| Text shown |

The other type of GI pain is characterized by lower abdominal cramping.  Generally, one type is more prominent in a patient than the other, and they rarely co-occur with equal intensity.
85-100% of SM patients demonstrate increased histamine production.  Histamine is known to stimulate acid secretion, so SM patients are generally expectly to produce too much acid in the stomach.  However, studies have shown a variety of conflicting results.  Some patients produce too much acid, some too little, and some in the normal range.  For those who overproduce acid, the levels can be extremely high, comparable to levels seen in Zollinger-Ellison Syndrome. 
Occasionally, achlorhydria, the absence of gastric acid, has been found in SM patients.  This is thought to be due to atrophic gastritis (chronic inflammation of the stomach mucosa) that leads to impaired signaling from the local cells; however, this is unproven. 
Multiple studies have attempted to link serum histamine levels with normal basal acid secretion.  In one study, all patients had high serum histamine, but 56% had normal basal acid secretion.  This finding can be attributed to several things, including measured histamine not being fully biologically active; circulating histamine level being less important to acid secretion rate than the level of histamine in the local mucosa.  High histamine has been found in the gastric mucosa of several SM patients with dyspeptic pain.

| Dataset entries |

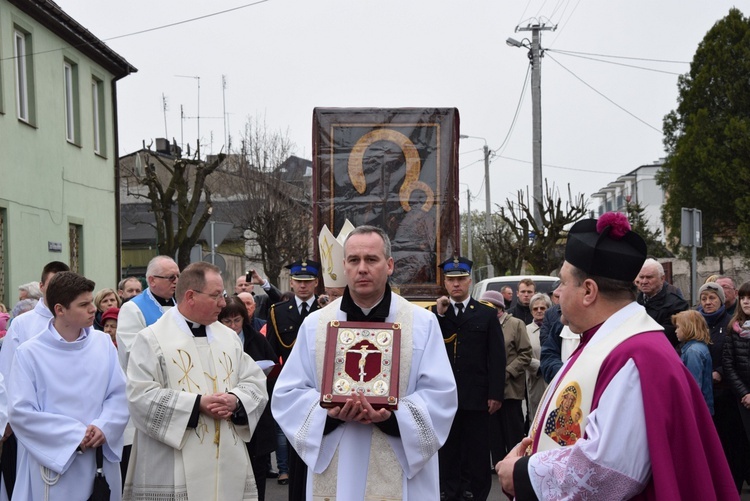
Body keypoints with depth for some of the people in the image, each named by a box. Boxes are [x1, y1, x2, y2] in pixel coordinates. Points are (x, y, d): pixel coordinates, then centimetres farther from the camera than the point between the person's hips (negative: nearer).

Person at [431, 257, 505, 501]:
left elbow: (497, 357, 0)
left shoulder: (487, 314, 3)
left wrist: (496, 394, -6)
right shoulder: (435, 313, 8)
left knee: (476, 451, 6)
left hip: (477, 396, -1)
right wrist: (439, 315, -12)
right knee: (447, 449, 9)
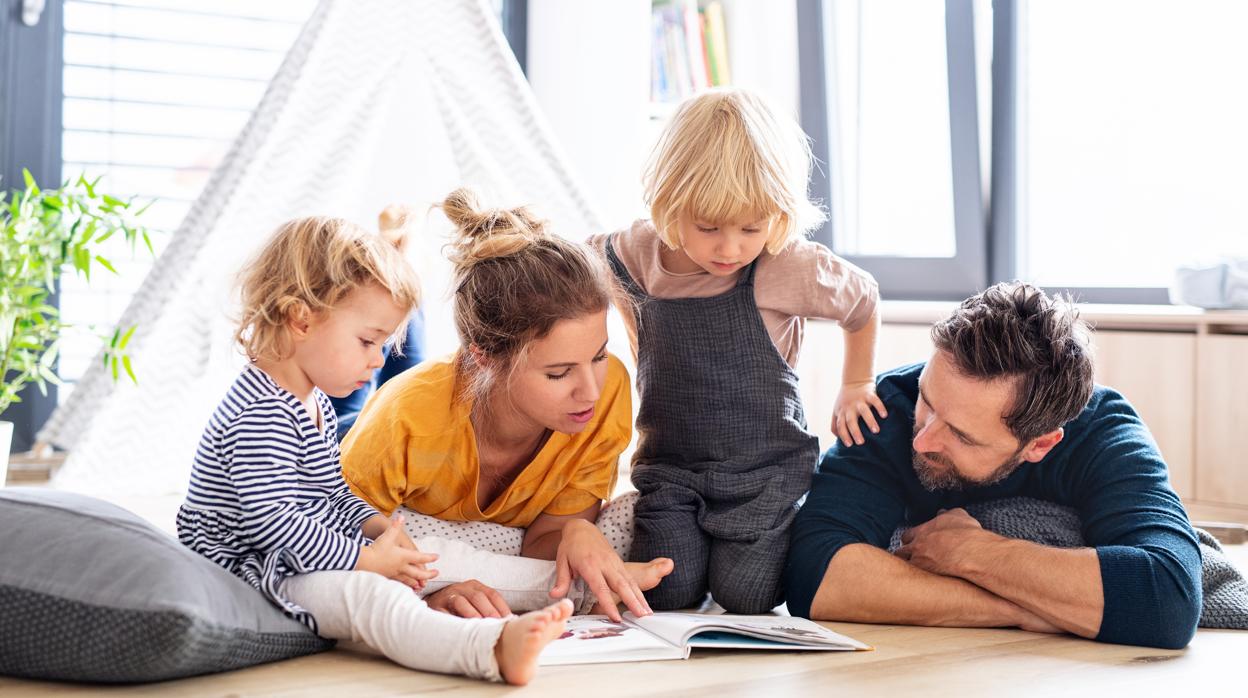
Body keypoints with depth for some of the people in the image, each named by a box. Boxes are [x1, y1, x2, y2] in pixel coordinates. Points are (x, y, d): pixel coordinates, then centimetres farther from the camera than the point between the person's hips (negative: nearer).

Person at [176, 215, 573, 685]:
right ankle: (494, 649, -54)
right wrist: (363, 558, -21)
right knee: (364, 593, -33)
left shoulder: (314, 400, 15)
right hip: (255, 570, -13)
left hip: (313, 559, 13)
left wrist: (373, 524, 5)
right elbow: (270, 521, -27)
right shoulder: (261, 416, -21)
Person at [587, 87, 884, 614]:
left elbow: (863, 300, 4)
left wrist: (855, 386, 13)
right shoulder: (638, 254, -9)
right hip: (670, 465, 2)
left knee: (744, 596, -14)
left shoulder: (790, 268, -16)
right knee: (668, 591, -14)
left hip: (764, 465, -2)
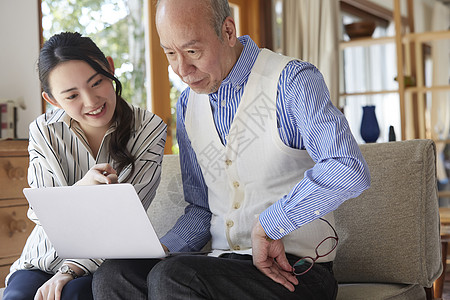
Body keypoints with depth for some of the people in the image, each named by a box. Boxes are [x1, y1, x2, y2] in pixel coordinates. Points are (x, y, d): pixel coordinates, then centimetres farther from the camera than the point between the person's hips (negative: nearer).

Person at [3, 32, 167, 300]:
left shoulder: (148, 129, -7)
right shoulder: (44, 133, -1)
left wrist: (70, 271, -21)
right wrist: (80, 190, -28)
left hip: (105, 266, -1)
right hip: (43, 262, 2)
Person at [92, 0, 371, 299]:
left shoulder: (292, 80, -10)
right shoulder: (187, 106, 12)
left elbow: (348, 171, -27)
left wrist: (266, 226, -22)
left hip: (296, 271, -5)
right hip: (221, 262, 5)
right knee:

| Assignment 1 |
In the passage on stomach acid in SM patients, what share of SM patients show increased histamine production?
| Assignment 2 |
Write out the stretch of the passage on stomach acid in SM patients from "The other type" through "with equal intensity.".

| Exercise output 1 |
85-100% of SM patients.

| Exercise output 2 |
The other type of GI pain is characterized by lower abdominal cramping.  Generally, one type is more prominent in a patient than the other, and they rarely co-occur with equal intensity.